İnanç dediğimiz zaman sanırım çoğumuzun aklına dinsel olgular gelecektir. Tanımı üzerinden yola çıkacak olursak aslında çok da farklı bir yere ulaşamıyoruz. Tanrıya inanmak, dine inanmak, insana inanmak, ideolojilere inanmak vb.
Hepsinin temeli bağlılık ve teslimiyet bileşenlerinden oluşuyor. Ama asıl gelmek istediğim yer düşünsel ve davranışsal inançlar.
Yaşam düz bir çizgi gibi akmıyor. Kimi zaman olumsuz durumlar yaşanabiliyor ve engeller çıkabiliyor. 6 Şubat tarihinde Kahramanmaraş merkezli yaşanan ve ülkemizde 10 ili etkileyen deprem gibi.
Olaylardan sonra genellikle bunların sebebi aranıyor.
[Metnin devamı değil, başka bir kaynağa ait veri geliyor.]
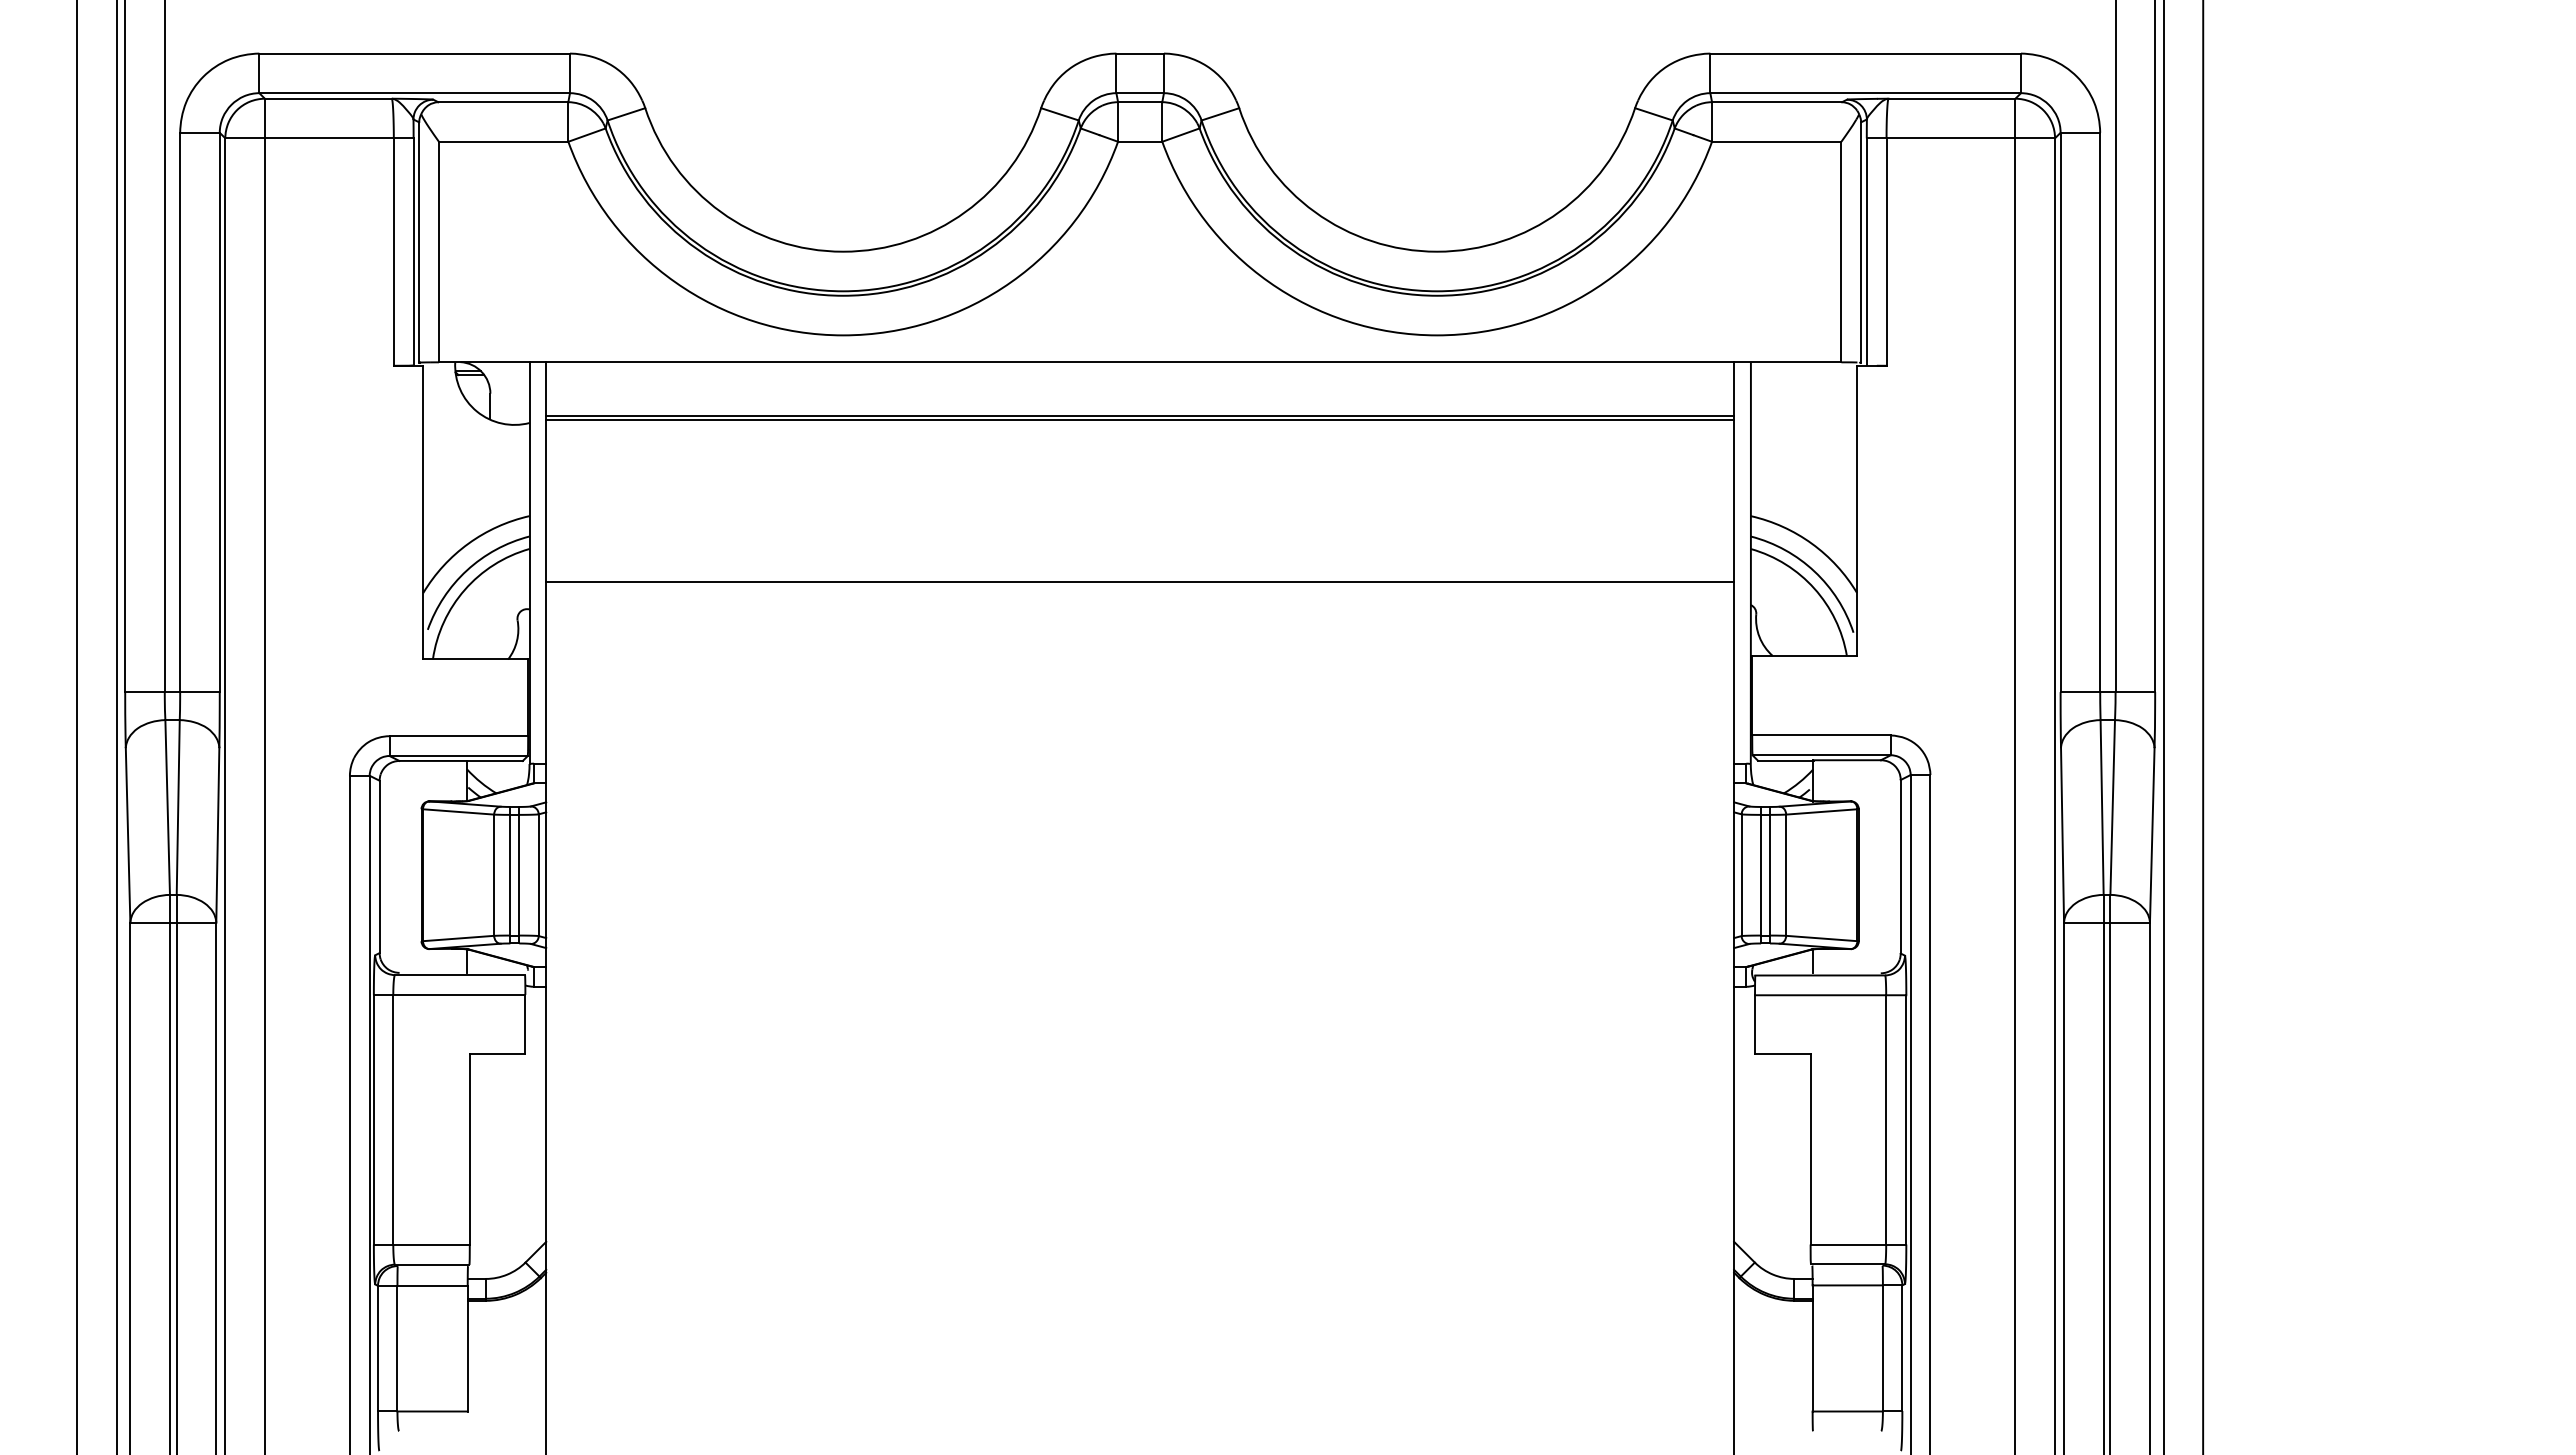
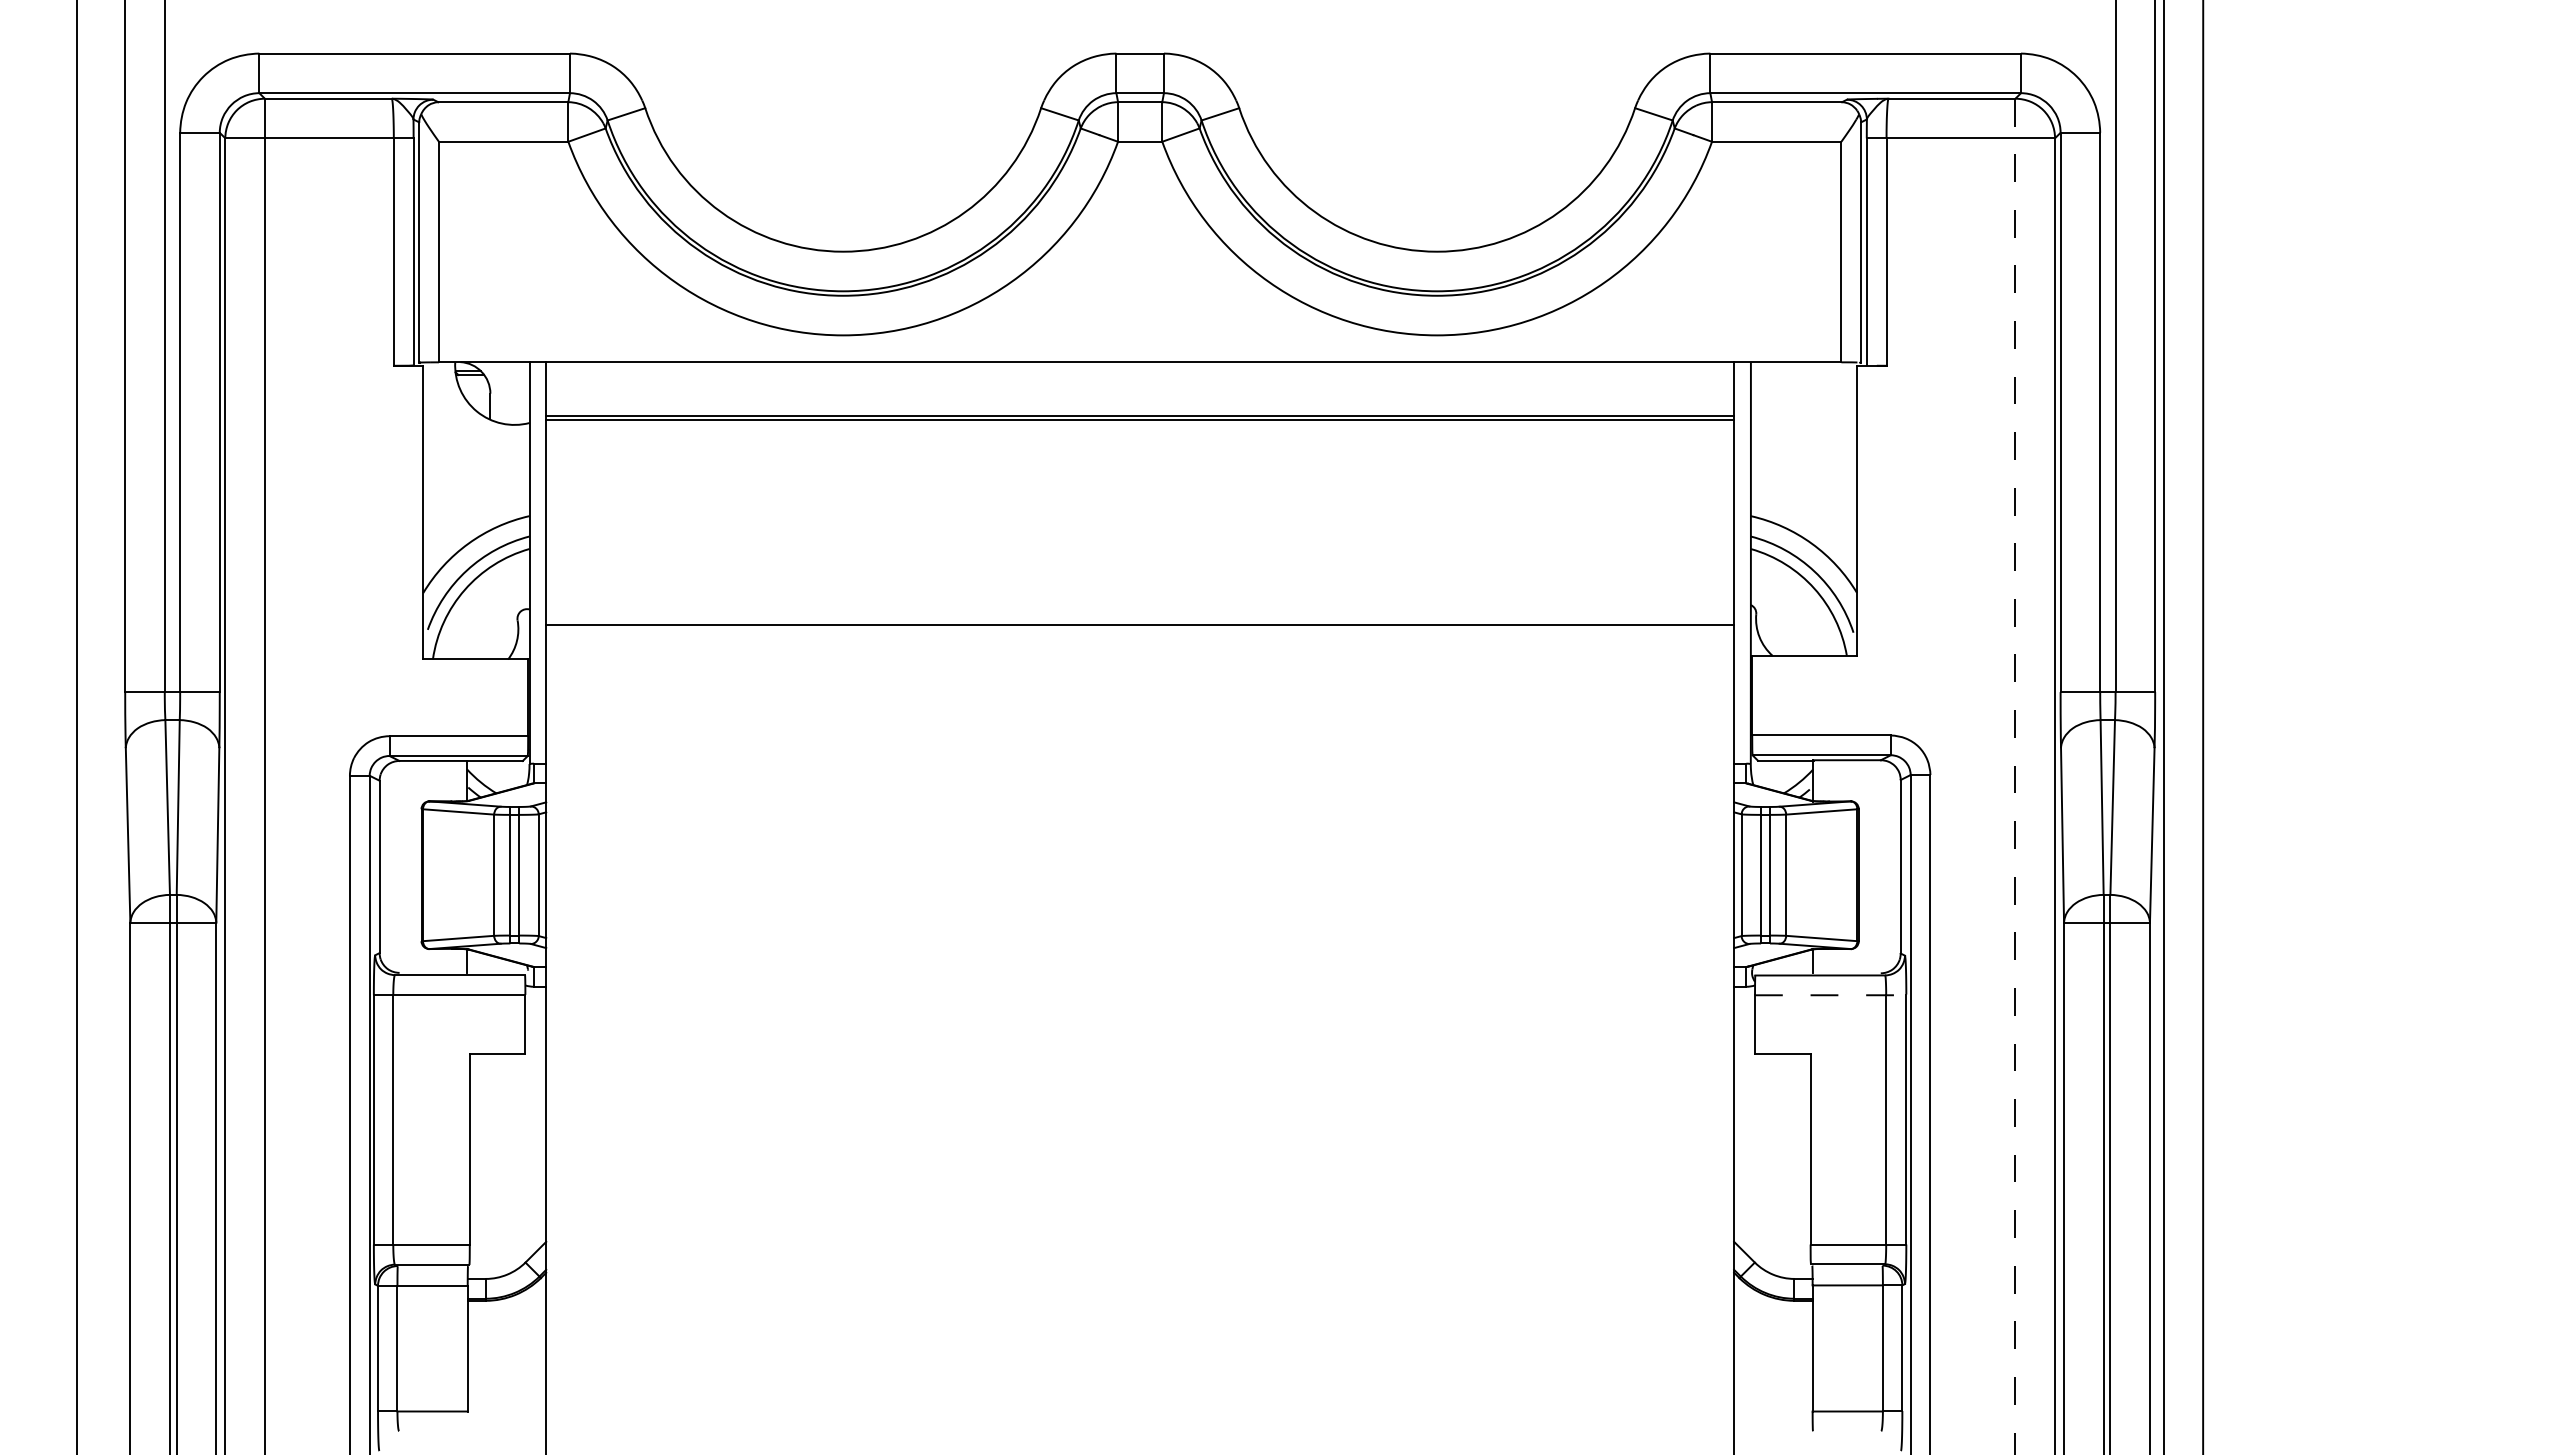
line at (1140, 582) position: (1140, 582) -> (1140, 625)
line at (116, 726): present -> none
line at (2015, 776): solid -> dashed
line at (1830, 995): solid -> dashed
Niye hep benim başıma geliyor?
Ne kadar bahtsız bir insanım.
Gibi soruları tekrar ederiz. Genellikle sorumluluğun yükleneceği birileri bulunur. Bazen bir kaçış, bazen rahatlamak için. Her şeyin iyi ve güzel olması adına plan yapar ve çok çalışırız. Sonuçların da beklentimizi karşılamasını isteriz.
Bilinç ve bilinçaltı kontrolümüz dışında çatışma içindedir. Bilinç yapısını bilgisayar, cep telefonu gibi elektronik cihazların işletim sistemi gibi düşünebilirsiniz. İçeriye attığımız bilgiler kararlarımızı vermekte ve yaşam mücadelemizde yardımcı olabilecek etkenlerdir. Belli bir yaşa kadar genellikle çevresel faktörlerin etkisinde kalıyoruz. Sürekli kayıt yapan beynimiz gördükleriniz ve duyduklarınıza bağlı olarak direnç üretebiliyor. Bu direnç bazen sizi güçsüz, bazen teslimiyetçi, bazen haklı, bazen de bildiğim bildik rolüne sokabilir. İşin en tuhaf tarafı da tüm bu süreçte bilinçaltının farkına varılamaması. Çünkü bilincinizde canlı olan birçok şey aslında bilinçaltından doğabiliyor.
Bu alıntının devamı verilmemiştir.